This Romanesque church was started at the beginning of the 12th century and was originally planned as a huge church with three apses and three naves topped with barrel vaults.
However work was stopped and did not restart until the end of the 12th century. Consequently the naves were hurriedly finished with the addition of only one more section that was covered with a pointed barrel vault.
As a result of the abandonment of the original project, the main body of the temple is disproportionate with respect to the central apse, which measures 5.5 metres in width. Several windows light the central apse and symbolise the holy trinity; three windows that allow in the only light, equivalent to three persons that make up the only God.
In the Romanesque temples, the main door symbolised the frontier between earth and heaven. “I am the door. By me if any man enter in, he shall be saved.” John: Chapter 10. Its symbolism was so important to the Romanesque temple that it was always the most notable element of the church’s exterior.Six archivolts rest alternately on pillars and columns. The tympanum and the lintel are embedded above the door, which is now blocked.
Christ Pantocrator was chosen to illustrate his coming in the glory of his divinity at the end of all time. In his left hand he holds the book of life and his right hand is raised in blessing. The symbols of the four evangelists are found in the corners, announcing the arrival of Christ to the world; St John is represented by and eagle; St Mark by a lion; St Matthew appears as an angel and St Luke is shown as a bull.The Chi-Rho was one of the earliest types of christograms and is one of the most characteristic elements of Aragonese Romanesque sculpture. It is made up of the first two letters of the Greek spelling of Christ; X (chi) and P (rho). The Latin S alludes to the Holy Spirit and the P to the father; the father, son and Holy Spirit are the three people that make up the one and only true God. A (alpha) and W (omega) are the first and last letters of the Greek alphabet and signify the eternity of God, the beginning and end of all things. The christogram is like a wheel and its three parts, the centre, the exterior circle and the radii are unique but are all part of the same unit, in the same way that the three people of the Trinity make up the same God. This was a popular metaphor in Romanesque sermons.

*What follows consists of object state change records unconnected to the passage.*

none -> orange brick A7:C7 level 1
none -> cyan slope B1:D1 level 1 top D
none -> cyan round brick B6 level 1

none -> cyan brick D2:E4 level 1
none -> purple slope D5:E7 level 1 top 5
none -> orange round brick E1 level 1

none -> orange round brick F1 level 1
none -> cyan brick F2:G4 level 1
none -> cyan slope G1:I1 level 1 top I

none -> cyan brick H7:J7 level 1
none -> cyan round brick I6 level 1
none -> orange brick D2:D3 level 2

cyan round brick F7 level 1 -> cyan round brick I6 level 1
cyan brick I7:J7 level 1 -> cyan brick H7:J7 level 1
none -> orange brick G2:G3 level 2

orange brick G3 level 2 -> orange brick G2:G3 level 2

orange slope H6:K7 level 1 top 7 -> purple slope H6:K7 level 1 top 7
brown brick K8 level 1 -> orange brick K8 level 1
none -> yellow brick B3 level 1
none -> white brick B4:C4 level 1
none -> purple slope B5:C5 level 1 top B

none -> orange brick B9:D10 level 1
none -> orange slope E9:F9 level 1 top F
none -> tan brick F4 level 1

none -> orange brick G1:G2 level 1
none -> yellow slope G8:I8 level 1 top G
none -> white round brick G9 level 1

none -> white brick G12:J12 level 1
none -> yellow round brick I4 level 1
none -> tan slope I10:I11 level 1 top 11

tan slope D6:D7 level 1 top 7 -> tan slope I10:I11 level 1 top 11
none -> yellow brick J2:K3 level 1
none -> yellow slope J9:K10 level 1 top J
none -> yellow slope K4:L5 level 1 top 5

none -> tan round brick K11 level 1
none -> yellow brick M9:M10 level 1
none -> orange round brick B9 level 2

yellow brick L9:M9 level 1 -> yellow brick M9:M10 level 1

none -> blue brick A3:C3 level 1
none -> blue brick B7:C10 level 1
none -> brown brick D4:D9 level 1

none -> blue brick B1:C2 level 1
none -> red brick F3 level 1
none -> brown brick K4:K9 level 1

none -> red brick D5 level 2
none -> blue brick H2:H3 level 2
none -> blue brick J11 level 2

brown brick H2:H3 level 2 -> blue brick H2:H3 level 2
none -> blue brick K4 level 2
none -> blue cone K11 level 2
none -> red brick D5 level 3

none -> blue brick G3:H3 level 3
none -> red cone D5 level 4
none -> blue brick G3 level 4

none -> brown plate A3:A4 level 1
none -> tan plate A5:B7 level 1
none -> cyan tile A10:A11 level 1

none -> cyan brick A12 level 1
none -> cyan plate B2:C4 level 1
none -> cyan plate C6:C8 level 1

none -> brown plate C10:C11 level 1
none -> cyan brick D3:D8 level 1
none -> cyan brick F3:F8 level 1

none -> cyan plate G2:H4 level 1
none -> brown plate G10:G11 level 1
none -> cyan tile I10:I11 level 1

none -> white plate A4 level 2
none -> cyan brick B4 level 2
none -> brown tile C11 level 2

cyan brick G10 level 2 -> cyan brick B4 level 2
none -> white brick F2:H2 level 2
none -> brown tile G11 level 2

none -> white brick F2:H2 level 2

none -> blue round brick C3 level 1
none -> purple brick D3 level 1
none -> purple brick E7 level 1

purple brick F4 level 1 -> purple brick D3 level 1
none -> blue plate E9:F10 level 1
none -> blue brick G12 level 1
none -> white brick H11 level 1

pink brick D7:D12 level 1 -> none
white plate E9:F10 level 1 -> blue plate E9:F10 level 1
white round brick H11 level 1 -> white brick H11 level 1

In the first decades of the 13th century the archpriesthood of Santa Maria was made up of 19 parishes. It was therefore deemed the right moment to enhance the church with the addition of a porch tower in keeping with this extended power.
Its three external walls have wide pointed arches, far removed from the solidity of Romanesque models. By decorating the tower with subtle mouldings, the uniformity of the wall is broken given the appearance of having been sculpted. The capitals are decorated with fantastic animals and dragons. It is possible to see the marks of the stone masons who worked here carved in the stone.
At around the same time that the tower was built, a façade for adorning the main altar was purchased. This was less expensive than decorating the church with murals as it only required the moving of one piece of work rather than recruiting a number of artists.
The painted work on its façade imitated the sumptuous pieces of gold, precious stones and enamelled items that the principal religious centres of western Romanesque Europe possessed. In fact, painted altar panels of this kind were an exception to those found in the rest of Europe and the majority originated from rural locations in Aragon and Catalunya, far from commercial and pilgrim routes.
The legal independence of Berbegal from the bishopric of Lérida at the time the diocese museum was being set up by a group of bishops, ensured that this magnificent piece was kept apart; a unique and exceptional legacy for its true heirs.